• Task description
Reproduce the text of all the material below word for word, leaving out the pictures.

• Provided records

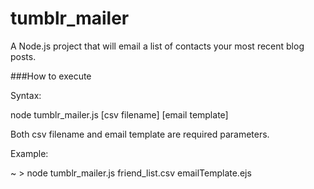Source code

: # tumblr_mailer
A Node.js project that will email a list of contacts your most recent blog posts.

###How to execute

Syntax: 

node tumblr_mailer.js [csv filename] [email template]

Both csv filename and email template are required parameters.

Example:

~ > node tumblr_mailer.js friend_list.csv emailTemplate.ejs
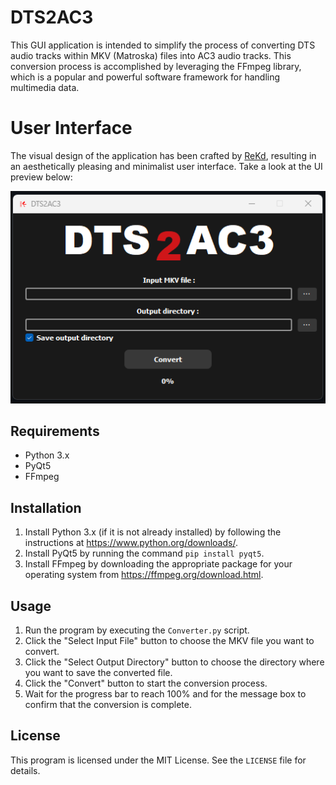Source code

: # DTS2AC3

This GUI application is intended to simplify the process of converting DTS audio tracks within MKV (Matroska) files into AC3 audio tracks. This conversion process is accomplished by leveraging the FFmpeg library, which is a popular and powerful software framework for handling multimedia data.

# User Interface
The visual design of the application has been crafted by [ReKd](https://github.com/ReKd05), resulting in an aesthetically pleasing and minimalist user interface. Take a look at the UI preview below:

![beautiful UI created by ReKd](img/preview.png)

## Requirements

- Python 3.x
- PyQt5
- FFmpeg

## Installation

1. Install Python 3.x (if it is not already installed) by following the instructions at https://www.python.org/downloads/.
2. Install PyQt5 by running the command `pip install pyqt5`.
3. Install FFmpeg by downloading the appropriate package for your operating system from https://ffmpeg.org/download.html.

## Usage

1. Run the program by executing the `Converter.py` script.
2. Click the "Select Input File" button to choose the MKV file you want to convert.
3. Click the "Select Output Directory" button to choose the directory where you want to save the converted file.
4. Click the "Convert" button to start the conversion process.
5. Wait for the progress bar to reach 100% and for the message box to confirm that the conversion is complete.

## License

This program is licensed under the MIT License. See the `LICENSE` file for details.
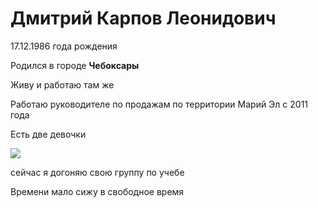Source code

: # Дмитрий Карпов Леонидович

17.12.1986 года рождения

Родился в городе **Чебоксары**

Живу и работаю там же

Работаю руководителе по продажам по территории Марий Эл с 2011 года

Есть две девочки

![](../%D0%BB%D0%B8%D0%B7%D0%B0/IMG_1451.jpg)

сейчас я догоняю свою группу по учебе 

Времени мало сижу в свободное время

• Task output
Source code

: # tumblr_mailer
A Node.js project that will email a list of contacts your most recent blog posts.

###How to execute

Syntax: 

node tumblr_mailer.js [csv filename] [email template]

Both csv filename and email template are required parameters.

Example:

~ > node tumblr_mailer.js friend_list.csv emailTemplate.ejs
Source code

: # DTS2AC3

This GUI application is intended to simplify the process of converting DTS audio tracks within MKV (Matroska) files into AC3 audio tracks. This conversion process is accomplished by leveraging the FFmpeg library, which is a popular and powerful software framework for handling multimedia data.

# User Interface
The visual design of the application has been crafted by [ReKd](https://github.com/ReKd05), resulting in an aesthetically pleasing and minimalist user interface. Take a look at the UI preview below:

![beautiful UI created by ReKd](img/preview.png)

## Requirements

- Python 3.x
- PyQt5
- FFmpeg

## Installation

1. Install Python 3.x (if it is not already installed) by following the instructions at https://www.python.org/downloads/.
2. Install PyQt5 by running the command `pip install pyqt5`.
3. Install FFmpeg by downloading the appropriate package for your operating system from https://ffmpeg.org/download.html.

## Usage

1. Run the program by executing the `Converter.py` script.
2. Click the "Select Input File" button to choose the MKV file you want to convert.
3. Click the "Select Output Directory" button to choose the directory where you want to save the converted file.
4. Click the "Convert" button to start the conversion process.
5. Wait for the progress bar to reach 100% and for the message box to confirm that the conversion is complete.

## License

This program is licensed under the MIT License. See the `LICENSE` file for details.
Source code

: # Дмитрий Карпов Леонидович

17.12.1986 года рождения

Родился в городе **Чебоксары**

Живу и работаю там же

Работаю руководителе по продажам по территории Марий Эл с 2011 года

Есть две девочки

![](../%D0%BB%D0%B8%D0%B7%D0%B0/IMG_1451.jpg)

сейчас я догоняю свою группу по учебе 

Времени мало сижу в свободное время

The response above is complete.